Robert Canfield, professor and assistant department head for academic affairs in the Kevin T. Crofton Department of Aerospace and Ocean Engineering, has assumed the role of interim department head. Canfield will be filling the vacancy left by Eric Paterson, who has been appointed director of Virginia Tech’s National Security Institute

“I greatly appreciate the confidence expressed by my fellow faculty members and staff and their offers of support,” Canfield said. “I look forward to an exciting year of education and new opportunities for our students, and we will continue to move the program in a positive direction.”

In 2008, Canfield joined the Virginia Tech aerospace and ocean engineering program as a professor. In addition to serving as the assistant department head for academic affairs, he is an active member of the program’s structures group. He is technical director of the Virginia Tech Airworthiness Center, a long-term collaborative partnership with the Naval Air Systems Command.

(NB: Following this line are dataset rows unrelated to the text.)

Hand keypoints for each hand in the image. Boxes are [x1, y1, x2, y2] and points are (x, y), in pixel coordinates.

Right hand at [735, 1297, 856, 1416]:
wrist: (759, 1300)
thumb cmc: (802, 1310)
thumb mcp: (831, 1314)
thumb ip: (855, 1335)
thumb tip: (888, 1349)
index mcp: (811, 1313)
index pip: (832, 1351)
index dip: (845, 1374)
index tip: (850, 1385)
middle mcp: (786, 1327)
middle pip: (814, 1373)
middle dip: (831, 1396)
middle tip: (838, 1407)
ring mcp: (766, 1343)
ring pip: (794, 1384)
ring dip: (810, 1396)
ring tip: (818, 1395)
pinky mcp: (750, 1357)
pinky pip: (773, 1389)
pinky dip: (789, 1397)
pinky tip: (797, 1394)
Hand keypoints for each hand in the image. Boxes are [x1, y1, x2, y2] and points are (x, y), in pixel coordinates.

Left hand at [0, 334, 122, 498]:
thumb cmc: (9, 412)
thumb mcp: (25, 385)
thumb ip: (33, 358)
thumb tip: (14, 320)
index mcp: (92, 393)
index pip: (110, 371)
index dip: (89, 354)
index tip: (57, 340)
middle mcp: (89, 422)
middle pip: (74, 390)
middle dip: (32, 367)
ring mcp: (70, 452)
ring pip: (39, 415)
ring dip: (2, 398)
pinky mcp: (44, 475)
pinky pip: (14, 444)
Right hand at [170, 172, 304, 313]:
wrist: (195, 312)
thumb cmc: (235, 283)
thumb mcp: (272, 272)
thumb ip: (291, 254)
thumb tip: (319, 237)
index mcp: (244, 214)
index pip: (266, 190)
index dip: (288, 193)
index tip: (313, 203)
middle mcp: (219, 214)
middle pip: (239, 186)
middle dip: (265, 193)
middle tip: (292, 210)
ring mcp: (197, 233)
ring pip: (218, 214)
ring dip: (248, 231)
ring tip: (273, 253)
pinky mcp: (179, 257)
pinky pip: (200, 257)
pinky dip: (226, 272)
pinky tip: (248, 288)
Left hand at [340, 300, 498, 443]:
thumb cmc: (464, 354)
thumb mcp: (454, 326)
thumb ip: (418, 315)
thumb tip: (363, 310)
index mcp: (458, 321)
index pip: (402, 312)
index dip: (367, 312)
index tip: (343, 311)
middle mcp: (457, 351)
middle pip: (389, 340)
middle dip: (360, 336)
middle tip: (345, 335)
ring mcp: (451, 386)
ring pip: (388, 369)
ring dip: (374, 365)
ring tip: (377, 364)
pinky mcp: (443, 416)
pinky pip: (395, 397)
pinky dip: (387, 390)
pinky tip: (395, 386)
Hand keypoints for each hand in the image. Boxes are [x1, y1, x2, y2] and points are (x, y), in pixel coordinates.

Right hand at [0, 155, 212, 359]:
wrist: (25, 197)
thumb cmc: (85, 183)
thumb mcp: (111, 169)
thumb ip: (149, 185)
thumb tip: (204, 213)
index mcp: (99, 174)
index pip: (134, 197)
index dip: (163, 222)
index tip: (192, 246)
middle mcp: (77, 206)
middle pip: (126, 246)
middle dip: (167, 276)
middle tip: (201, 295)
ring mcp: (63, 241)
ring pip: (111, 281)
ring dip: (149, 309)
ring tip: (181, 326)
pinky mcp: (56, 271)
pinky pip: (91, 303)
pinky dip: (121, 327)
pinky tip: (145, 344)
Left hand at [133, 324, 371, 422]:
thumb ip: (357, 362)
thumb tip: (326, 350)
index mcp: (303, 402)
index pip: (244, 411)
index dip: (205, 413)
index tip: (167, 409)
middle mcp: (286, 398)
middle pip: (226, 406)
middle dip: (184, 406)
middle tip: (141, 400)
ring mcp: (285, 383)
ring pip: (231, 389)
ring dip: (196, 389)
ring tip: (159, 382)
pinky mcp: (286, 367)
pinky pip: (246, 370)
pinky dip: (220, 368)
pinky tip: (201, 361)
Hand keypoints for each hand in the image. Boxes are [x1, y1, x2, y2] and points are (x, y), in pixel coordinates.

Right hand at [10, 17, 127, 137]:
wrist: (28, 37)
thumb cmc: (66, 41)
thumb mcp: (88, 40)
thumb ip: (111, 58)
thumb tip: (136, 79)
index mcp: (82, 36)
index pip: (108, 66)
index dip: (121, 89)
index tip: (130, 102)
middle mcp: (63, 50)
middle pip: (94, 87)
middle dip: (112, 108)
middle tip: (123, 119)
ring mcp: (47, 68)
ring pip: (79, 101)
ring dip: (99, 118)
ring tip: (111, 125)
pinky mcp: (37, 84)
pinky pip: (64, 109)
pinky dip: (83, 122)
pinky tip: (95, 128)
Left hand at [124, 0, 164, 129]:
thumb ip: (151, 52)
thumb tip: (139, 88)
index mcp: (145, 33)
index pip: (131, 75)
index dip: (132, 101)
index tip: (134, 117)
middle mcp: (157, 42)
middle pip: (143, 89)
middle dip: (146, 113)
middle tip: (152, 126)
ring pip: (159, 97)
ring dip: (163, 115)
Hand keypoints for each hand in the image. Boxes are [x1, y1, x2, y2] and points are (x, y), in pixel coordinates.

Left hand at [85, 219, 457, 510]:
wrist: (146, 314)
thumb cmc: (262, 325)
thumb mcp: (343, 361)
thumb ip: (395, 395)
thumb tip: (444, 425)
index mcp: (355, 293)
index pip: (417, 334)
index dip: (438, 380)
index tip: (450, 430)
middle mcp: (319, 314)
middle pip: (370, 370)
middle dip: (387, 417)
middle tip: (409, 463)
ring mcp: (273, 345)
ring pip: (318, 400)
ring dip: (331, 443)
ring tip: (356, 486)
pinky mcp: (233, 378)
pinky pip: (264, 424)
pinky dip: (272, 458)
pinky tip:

Canfield graduated summa cum laude with a bachelor’s degree in mechanical engineering from Duke University, and was commissioned in the U.S. Air Force in 1983. He earned his master’s degree in aeronautics and astronautics at Stanford University in 1984, and his doctoral degree in engineering mechanics at Virginia Tech in 1992. Prior to joining the Virginia Tech community, Canfield worked in the Air Force for 24 years.

Canfield began his academic career as an assistant professor of aerospace engineering at the Air Force Institute of Technology in 1993. Subsequently, from 1996 to 1998, he served as the chief of plans and budget for the Air Force Office of Scientific Research (AFOSR), managing the Air Force’s $300 million investment strategy for basic research. 

In 1997, Canfield briefly worked for the deputy assistant secretary for science, technology, and engineering as a planning and resources manager for the $1.2 billion Air Force science and technology budget. From June 1998 to May 1999, he served as the director of policy and integration for AFOSR. 

In 2000, he became an associate professor at the Air Force Institute of Technology and taught there until joining Virginia Tech in 2008. During this period, Canfield served as the deputy head of aeronautics and astronautics from 2002 to 2004.

At Virginia Tech, Canfield leads an exciting research program in the field of advanced aircraft design, focusing on structural optimization, multidisciplinary analysis and design, airworthiness, reliability-based design, structural dynamics, and aeroelasticity. His portfolio has more than $5.8 million in research funding to date. 

Canfield previously served as interim department head for the Kevin T. Crofton Department of Aerospace and Ocean Engineering a decade ago, during the national search that resulted in the appointment of his predecessor, Eric Paterson.

“Canfield is a natural choice to lead the department during this transition,” said Paterson. “He has an exemplary record of academic and technical leadership as well as service. He is well respected by faculty, staff, and students alike.”

Paterson joined the College of Engineering in 2012, and during his nine years as department head presided over significant and unprecedented growth in the aerospace and ocean engineering department. Currently one of the fastest growing departments in the College of Engineering in terms of student demand and enrollment, the Aerospace and Ocean Engineering Program has witnessed rapid growth in number of faculty, research expenditures and funding. He has also expanded existing research and instructional facilities and created a number of new ones over the past decade.

Under Paterson’s leadership in 2016, the department also became the first named and endowed aerospace engineering or ocean engineering department in the world, because of a generous $15 million commitment from 1982 alumnus Kevin T. Crofton.

Throughout his career at Virginia Tech, Paterson often worked directly with students, teaching both undergraduate- and graduate-level courses and prioritizing experiential learning through expansion of hands-on facilities and research laboratory spaces and support of student design teams. He also served as a voice for those underrepresented at Virginia Tech, and was committed to the advancement of diversity and fostering equity and inclusion within the department. 

“Eric’s strategic vision and leadership have had an enormous impact on our department through unprecedented growth, curriculum revision, increased research activity, and expansion of space and ocean engineering research, especially. His influence will positively impact students for years to come,” said Canfield. “We wish him well as he moves onto his new leadership position.”

Canfield is a Fellow of the American Institute of Aeronautics and Astronautics (AIAA). Among his honors and awards, he has received the AIAA Multidisciplinary Design Optimization Award for Technical Excellence in 2014, the AIAA Sustained Service Award in 2007, the AIAA Distinguished Service Award 2003-2005, the 2004 Outstanding Engineers and Scientists Award, the Gage H. Crocker Outstanding Professor Award in 2004, the Dr. Leslie M. Norton Award for Excellence in Teaching in 2005, as well as numerous awards from the Air Force.

He has published 59 journal articles, 117 conference papers, and co-authored a textbook on Reliability-Based Structural Design.